The sum of concerns for the world’s most intelligent minds is rooted in the possible birth of an emergent sentient mind within machines that would quickly replace the human race on the totem pole of evolutionary species. They believe that the danger is imminent because of the growing ways in which humans and machines are now intertwined. From complex tasks to minuscule distractions, we eat, sleep, work, and play according to our technology. We are nearly cybernetic in every possible way.

David Chin, the Chair of the Department of Information and Computer Sciences at UH Mānoa, understands how entwined the human race is with machines and its possible implications. “It’s good to think about these possibilities, because while these complex advances may be far off, they would affect literally everything in our day to day life when it comes to fruition,” he says.

Chin knows that these while the algorithms designed for simple tasks are benign by themselves, when coupled with dangerous policy and given free reign, they can become something entirely beyond human control.

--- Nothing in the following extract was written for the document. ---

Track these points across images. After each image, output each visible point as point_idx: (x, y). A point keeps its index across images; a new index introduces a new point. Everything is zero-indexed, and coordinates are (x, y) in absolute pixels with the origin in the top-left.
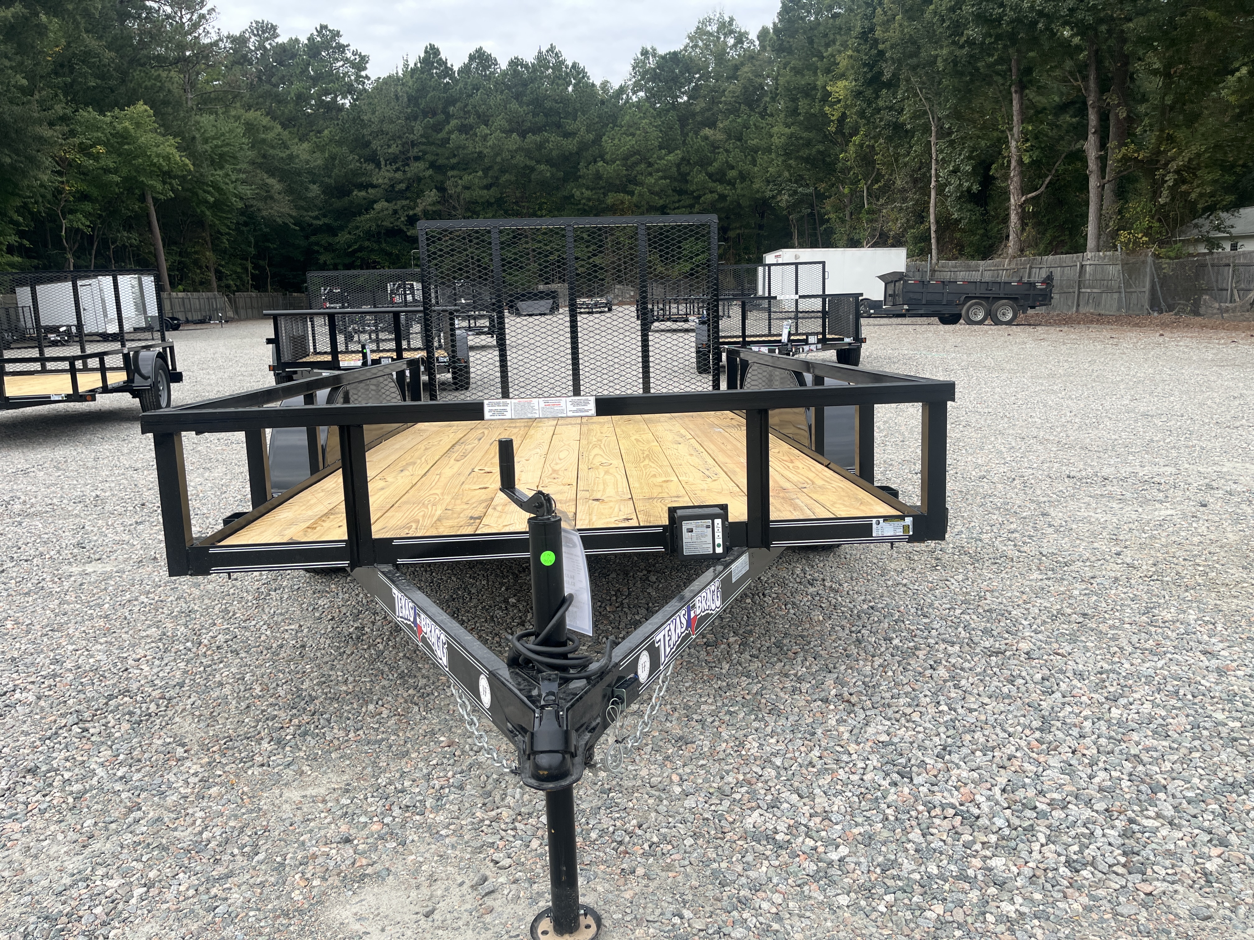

Grove agrees: “The egos driving these advances are sometimes dangerous and irresponsible. … Ultimately, as with all doomsday-type scenarios, the strength of our leaders and the egos of those who have developed this malevolent entity would have to regulate its capabilities to ensure our survival.” Or, in the face of global catastrophe, an ubiquitous cyber-intelligence could placidly analyze their zeroes and ones and come to the logical conclusion. Mankind is not fit for the future, and the future is now.